Re: BU Data Sciences Center | 665 Commonwealth Avenue | Kenmore Square
What neighborhood would you put it in?
There's parts of Boston that don't have neighborhoods. Ever since the Germanic impulse to categorize everything, under the (false) assumption that all things can be equalized and organized into similar component bits, we've been going more and more hog wild in the West with defining every last little bit of everything... including neighborhoods. Hence, people going ballistic when you try to explain what "Chestnut Hill" is, since God forbid there is a geographic entity that actually dares to span three separate municipalities. I think it's probably even worse in New England, since we don't have unincorporated territory and everything actually is divided up into some town or city.
But the reality is that some places are neighborhoods, but in other areas, the intersection, square, or local institution dominates people's on-the-ground conception of where they actually are. Longwood Medical Area used to be Roxbury, but nobody would call it that now. Oddly enough, Allston as an entity has a pretty hazy history and only developed in anyone's mind as a place designation after a whimsical railroad station name. Even growing up, I always heard of "Allston-Brighton" and it wasn't until my teenage years when I spent time there that I developed a conception of Allston as a really separate place. It would be interesting to know what "Allston" meant before the rise of the college neighborhood - what did people think of when you said that name in 1945? The college neighborhood thing, plus the 1980s chamber of commerce "Allston Village" have markedly increased the presence of this place as an entity.

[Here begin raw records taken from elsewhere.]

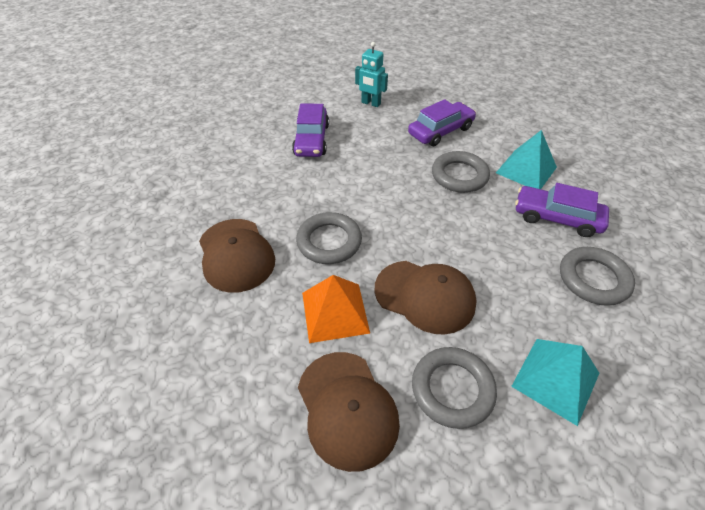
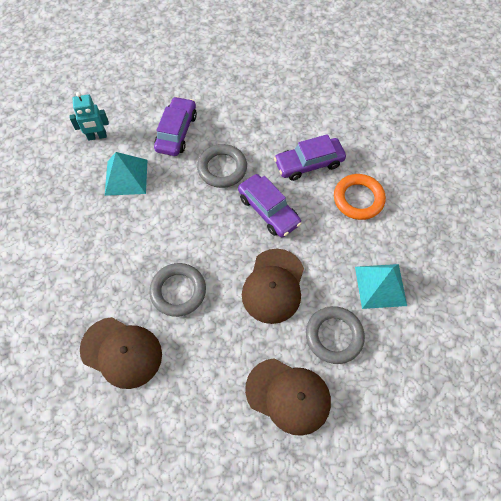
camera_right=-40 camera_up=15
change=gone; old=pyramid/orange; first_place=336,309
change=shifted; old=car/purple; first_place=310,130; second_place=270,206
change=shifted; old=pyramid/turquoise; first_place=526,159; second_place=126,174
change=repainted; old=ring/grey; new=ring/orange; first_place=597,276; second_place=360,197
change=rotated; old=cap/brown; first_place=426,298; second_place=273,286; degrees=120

Anyway, 02135/02134/02115 "borders" or not, I think most people who live around here (I mean north Brookline and Allston proper, whatever that is) would say Allston ends somewhere around Packard's Corner. Plus, most people probably don't know a decent chunk of BU was part of Brookline and was only taken to establish a connection to Brighton... so it's hard to really, technically, call it Allston. They wouldn't call it Kenmore - Kenmore isn't really a neighborhood either, it's just Kenmore and the few streets around it. I suppose if you pinned them down, they might say BU is
technically Allston, but would never call it that. It's just "BU". No neighborhood.